◆ Trecho da fonte
/---
Talvez Custódio Gomes Mesquita se questionasse quanto à Maria Custódia ser realmente sua filha e, na dúvida, resolveu reconhecê-la. Entretanto, o desgosto advindo do defloramento da filha por alguém que decerto não o agradava fez com que ele resolvesse transformar sua dúvida em certeza. O documento revela, também, o julgamento da conduta de outras pessoas, como da mãe de Maria Custódia, a parda Leandra. Na verdade, as falhas cometidas por Custódio são por ele justificadas como fruto da sua fragilidade humana. No entanto, o comportamento de sua suposta filha e o de sua mãe deveriam ser avaliados à luz dos padrões comportamentais exigidos para as mulheres no período. Deixar-se seduzir e deflorar eram motivos mais que suficientes para desnaturalizar uma filha, perdendo esta direitos [3] sucessórios relativos à herança.
\---
◆ Dados de anotação das caixas
/---
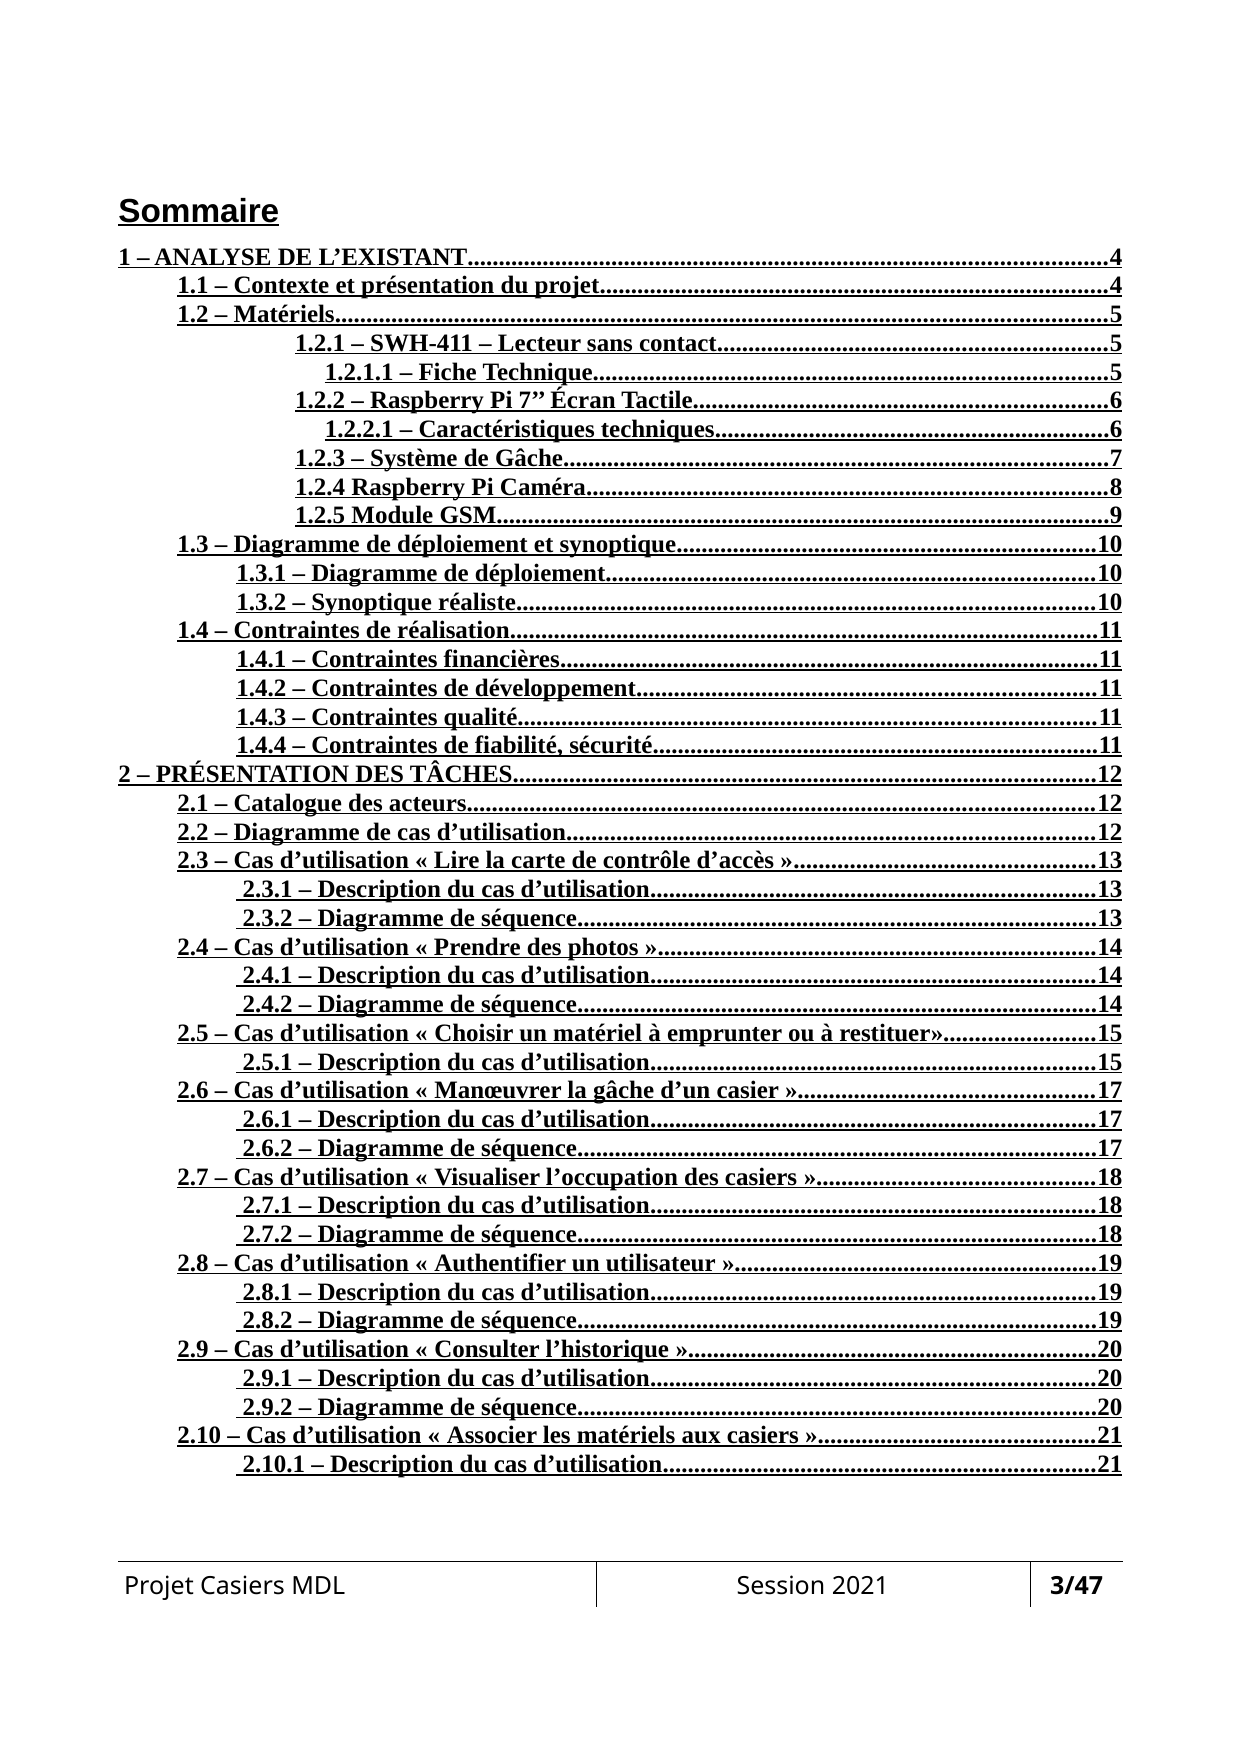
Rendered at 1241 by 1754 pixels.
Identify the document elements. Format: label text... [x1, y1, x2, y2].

text 1.2.1.1 – Fiche Technique 5 [324, 357, 1122, 382]
subtitle Sommaire [118, 191, 1122, 229]
text 1.2.1 – SWH-411 – Lecteur sans contact 5 [295, 328, 1122, 353]
text 1 – ANALYSE DE L’EXISTANT 4 [118, 242, 1122, 267]
text 2.3.1 – Description du cas d’utilisation 13 [236, 874, 1122, 899]
text 2.9.1 – Description du cas d’utilisation 20 [236, 1363, 1122, 1388]
text 2.8.1 – Description du cas d’utilisation 19 [236, 1277, 1122, 1302]
text 2.7.1 – Description du cas d’utilisation 18 [236, 1190, 1122, 1215]
text 2.7 – Cas d’utilisation « Visualiser l’occupation des casiers » 18 [177, 1162, 1122, 1187]
text 1.3 – Diagramme de déploiement et synoptique 10 [177, 529, 1122, 554]
text 2.5 – Cas d’utilisation « Choisir un matériel à emprunter ou à restituer» 15 [177, 1018, 1122, 1043]
text 2.2 – Diagramme de cas d’utilisation 12 [177, 817, 1122, 842]
text 1.4.1 – Contraintes financières 11 [236, 644, 1122, 669]
text 2.4.1 – Description du cas d’utilisation 14 [236, 960, 1122, 985]
text 1.4.4 – Contraintes de fiabilité, sécurité 11 [236, 730, 1122, 755]
text 2.8.2 – Diagramme de séquence 19 [236, 1305, 1122, 1330]
text 2.4 – Cas d’utilisation « Prendre des photos » 14 [177, 932, 1122, 957]
text 1.4.3 – Contraintes qualité 11 [236, 702, 1122, 727]
text 2 – PRÉSENTATION DES TÂCHES 12 [118, 759, 1122, 784]
text 1.2.2 – Raspberry Pi 7’’ Écran Tactile 6 [295, 385, 1122, 410]
text 1.2.3 – Système de Gâche 7 [295, 443, 1122, 468]
text 2.6.1 – Description du cas d’utilisation 17 [236, 1104, 1122, 1129]
text 1.3.1 – Diagramme de déploiement 10 [236, 558, 1122, 583]
text 1.2 – Matériels 5 [177, 299, 1122, 324]
text 2.7.2 – Diagramme de séquence 18 [236, 1219, 1122, 1244]
text 2.9.2 – Diagramme de séquence 20 [236, 1392, 1122, 1417]
text 1.2.4 Raspberry Pi Caméra 8 [295, 472, 1122, 497]
text 2.10 – Cas d’utilisation « Associer les matériels aux casiers » 21 [177, 1420, 1122, 1445]
text 2.6.2 – Diagramme de séquence 17 [236, 1133, 1122, 1158]
text 1.1 – Contexte et présentation du projet 4 [177, 270, 1122, 295]
text 1.3.2 – Synoptique réaliste 10 [236, 587, 1122, 612]
text 2.8 – Cas d’utilisation « Authentifier un utilisateur » 19 [177, 1248, 1122, 1273]
text 2.4.2 – Diagramme de séquence 14 [236, 989, 1122, 1014]
text 2.5.1 – Description du cas d’utilisation 15 [236, 1047, 1122, 1072]
text 1.2.5 Module GSM 9 [295, 500, 1122, 525]
text 2.6 – Cas d’utilisation « Manœuvrer la gâche d’un casier » 17 [177, 1075, 1122, 1100]
text 1.4.2 – Contraintes de développement 11 [236, 673, 1122, 698]
text 2.10.1 – Description du cas d’utilisation 21 [236, 1449, 1122, 1474]
text 2.3.2 – Diagramme de séquence 13 [236, 903, 1122, 928]
text 2.3 – Cas d’utilisation « Lire la carte de contrôle d’accès » 13 [177, 845, 1122, 870]
text 2.9 – Cas d’utilisation « Consulter l’historique » 20 [177, 1334, 1122, 1359]
text 1.2.2.1 – Caractéristiques techniques 6 [324, 414, 1122, 439]
text 1.4 – Contraintes de réalisation 11 [177, 615, 1122, 640]
text 2.1 – Catalogue des acteurs 12 [177, 788, 1122, 813]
\---
◆ Tarefas a fazer
1. No trecho sobre Custódio Gomes Mesquita, como ele justifica as falhas que cometeu?
2. Nas linhas, comece pela que contém "text 1.2.1.1 –" e pare depois da que contém "text 2.2 – Diagramme". Reescreva só esse trecho, trocando "Description" por "Présentation" e deixando todo o resto igual.

◆ Respostas dos exercícios
1. Como fruto da sua fragilidade humana.

2.
text 1.2.1.1 – Fiche Technique 5 [324, 357, 1122, 382]
subtitle Sommaire [118, 191, 1122, 229]
text 1.2.1 – SWH-411 – Lecteur sans contact 5 [295, 328, 1122, 353]
text 1 – ANALYSE DE L’EXISTANT 4 [118, 242, 1122, 267]
text 2.3.1 – Présentation du cas d’utilisation 13 [236, 874, 1122, 899]
text 2.9.1 – Présentation du cas d’utilisation 20 [236, 1363, 1122, 1388]
text 2.8.1 – Présentation du cas d’utilisation 19 [236, 1277, 1122, 1302]
text 2.7.1 – Présentation du cas d’utilisation 18 [236, 1190, 1122, 1215]
text 2.7 – Cas d’utilisation « Visualiser l’occupation des casiers » 18 [177, 1162, 1122, 1187]
text 1.3 – Diagramme de déploiement et synoptique 10 [177, 529, 1122, 554]
text 2.5 – Cas d’utilisation « Choisir un matériel à emprunter ou à restituer» 15 [177, 1018, 1122, 1043]
text 2.2 – Diagramme de cas d’utilisation 12 [177, 817, 1122, 842]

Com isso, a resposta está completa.